Ainsi les premiers termes du polynôme sont les suivants :

  • Z0 : Le piston. Ce terme n’est pas une aberration, il représente simplement un décalage en hauteur  par rapport à la référence. Il n’a pas d’intérêt en métrologie.
  • Z1 et Z2 : Les tilts. Ce sont des termes d’ajustement aussi qui représentent un désaxage. Les tilts sont très utilisés en interférométrie pour jouer sur le nombre des frange d’interférence. Mais ils ne sont pas le résultat d’une aberration et ne sont donc pas pris en compte pour le résultat.

Tilt sur un axe

  • Z3 : La focalisation. Ce n’est pas une aberration. L’effet d’une défocalisation fait que l’image se forme en aval ou en amont de la position considérée. La plupart des méthodes de métrologie optique se pratique près du foyer, mais pas forcément exactement au foyer.

 

Défocalisation

  • Z4 et Z5 : Nous attaquons les termes du troisième ordre qui sont maintenant des aberrations. Les termes du troisième ordre sont historiquement les termes qui s’appliquent aux verres ophtalmiques. Les deux premiers sont l’astigmatisme avec sa forme caractéristique en selle de cheval. Comme nous le voyons, les deux axes sont décalés de 45°.

Astigmatisme sur les deux axes

 

  • Z6 et Z7 : C’est la coma avec deux axes à 90°

Coma

  • Z8 : La dernière aberration du troisième ordre est l’aberration de sphéricité.

 

Aberration de sphéricité

  • Z9 et Z10 : Nous arrivons aux aberrations de cinquième ordre comme le tréfoil

 

Tréfoil

Les ordres supérieurs sont donc les occurrences des aberrations précédentes comme nous l’avons vu. Certains développements comportent des variantes avec des quadratiques et des pentafoil.

Liste des 24 premiers termes du polynôme de Zernike

Le polynôme permet donc de mettre en équation une surface de front d’onde.

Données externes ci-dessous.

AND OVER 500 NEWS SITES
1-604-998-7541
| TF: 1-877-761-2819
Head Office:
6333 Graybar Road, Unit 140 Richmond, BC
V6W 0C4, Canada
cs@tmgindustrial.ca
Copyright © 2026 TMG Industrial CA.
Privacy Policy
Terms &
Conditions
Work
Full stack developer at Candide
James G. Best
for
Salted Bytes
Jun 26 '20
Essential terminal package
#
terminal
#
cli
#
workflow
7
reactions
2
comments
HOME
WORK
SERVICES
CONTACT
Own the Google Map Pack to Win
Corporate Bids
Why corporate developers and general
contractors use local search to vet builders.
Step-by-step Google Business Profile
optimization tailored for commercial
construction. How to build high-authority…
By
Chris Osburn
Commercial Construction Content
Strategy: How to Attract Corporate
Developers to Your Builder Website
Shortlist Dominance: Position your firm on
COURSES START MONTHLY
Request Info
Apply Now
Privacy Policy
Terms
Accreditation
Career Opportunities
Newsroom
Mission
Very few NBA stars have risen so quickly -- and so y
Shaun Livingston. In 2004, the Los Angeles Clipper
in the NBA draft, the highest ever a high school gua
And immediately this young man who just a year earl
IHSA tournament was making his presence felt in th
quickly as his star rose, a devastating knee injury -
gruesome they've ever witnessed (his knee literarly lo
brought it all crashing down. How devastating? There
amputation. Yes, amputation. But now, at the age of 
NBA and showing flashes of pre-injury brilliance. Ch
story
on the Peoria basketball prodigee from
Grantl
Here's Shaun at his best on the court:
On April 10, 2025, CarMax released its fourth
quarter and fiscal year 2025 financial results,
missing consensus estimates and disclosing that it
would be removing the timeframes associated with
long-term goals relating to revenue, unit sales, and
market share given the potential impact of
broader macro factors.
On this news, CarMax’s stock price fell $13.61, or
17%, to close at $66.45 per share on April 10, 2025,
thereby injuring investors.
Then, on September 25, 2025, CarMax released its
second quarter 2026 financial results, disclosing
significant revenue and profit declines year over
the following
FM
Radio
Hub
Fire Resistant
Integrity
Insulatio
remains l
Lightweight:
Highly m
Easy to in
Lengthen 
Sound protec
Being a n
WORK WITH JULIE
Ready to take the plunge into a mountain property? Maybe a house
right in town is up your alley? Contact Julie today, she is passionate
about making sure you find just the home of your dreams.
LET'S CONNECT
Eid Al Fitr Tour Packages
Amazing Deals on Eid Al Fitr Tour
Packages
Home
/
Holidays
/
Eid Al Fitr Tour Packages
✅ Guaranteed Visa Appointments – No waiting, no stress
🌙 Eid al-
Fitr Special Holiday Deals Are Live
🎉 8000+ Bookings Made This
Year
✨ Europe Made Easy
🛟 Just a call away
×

Il a néanmoins ses limites. Des accidents trop importants ou trop irréguliers sur l’optique, mais aussi le résultat d’une turbulence pour un test sur une étoile, d’un déplacement d’air sur le banc de test ou bien d’une interférence (speckle) ou d’un artefact dus par exemple à une poussière ne pourront pas être pris en compte, ou fausseront de manière importante le polynôme.